Exclude the images, then return every line below exactly as written.

PROVIDED DATA:
──────
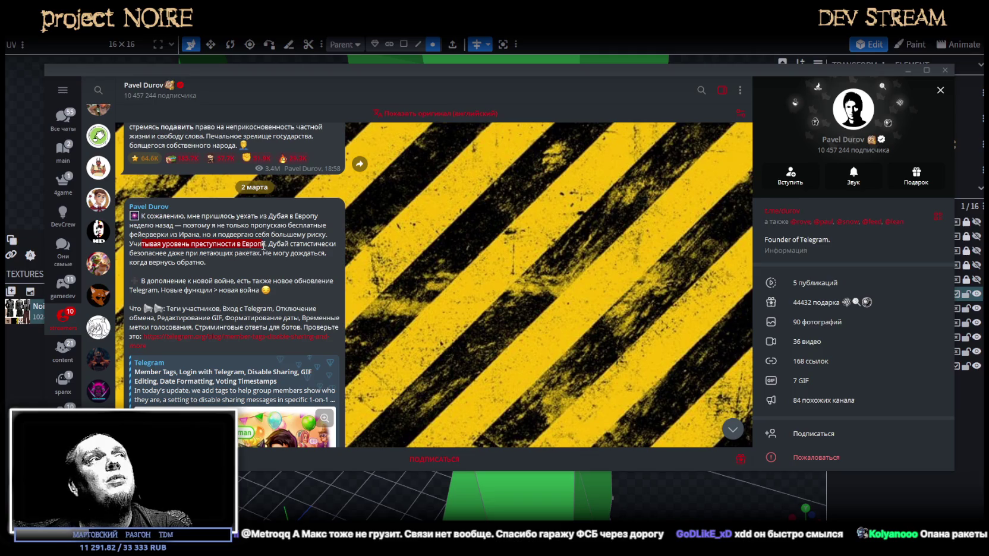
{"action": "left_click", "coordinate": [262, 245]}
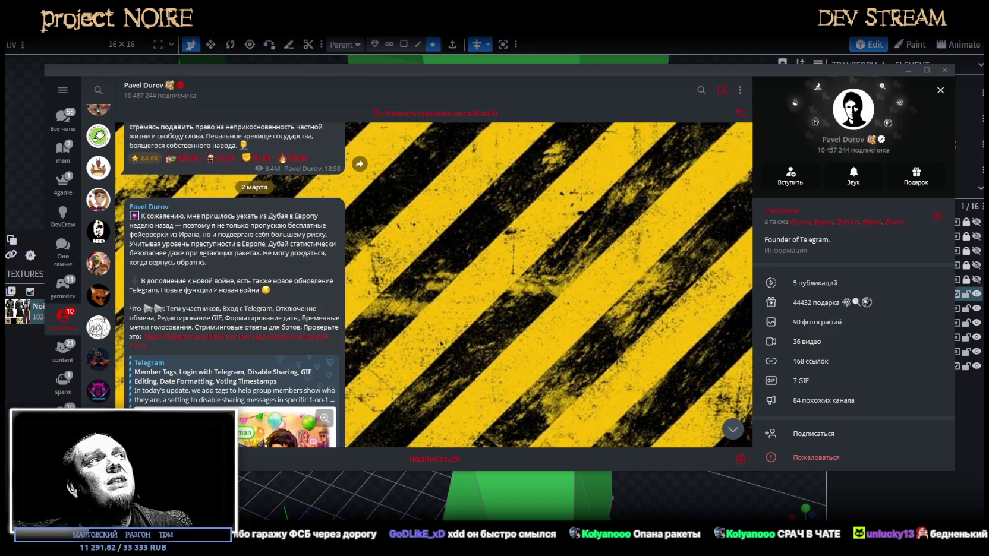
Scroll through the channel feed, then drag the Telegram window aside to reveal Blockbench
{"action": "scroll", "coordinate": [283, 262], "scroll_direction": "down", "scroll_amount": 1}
──────
RESULT:
{"action": "left_click", "coordinate": [262, 245]}
Scroll through the channel feed, then drag the Telegram window aside to reveal Blockbench
{"action": "scroll", "coordinate": [283, 262], "scroll_direction": "down", "scroll_amount": 1}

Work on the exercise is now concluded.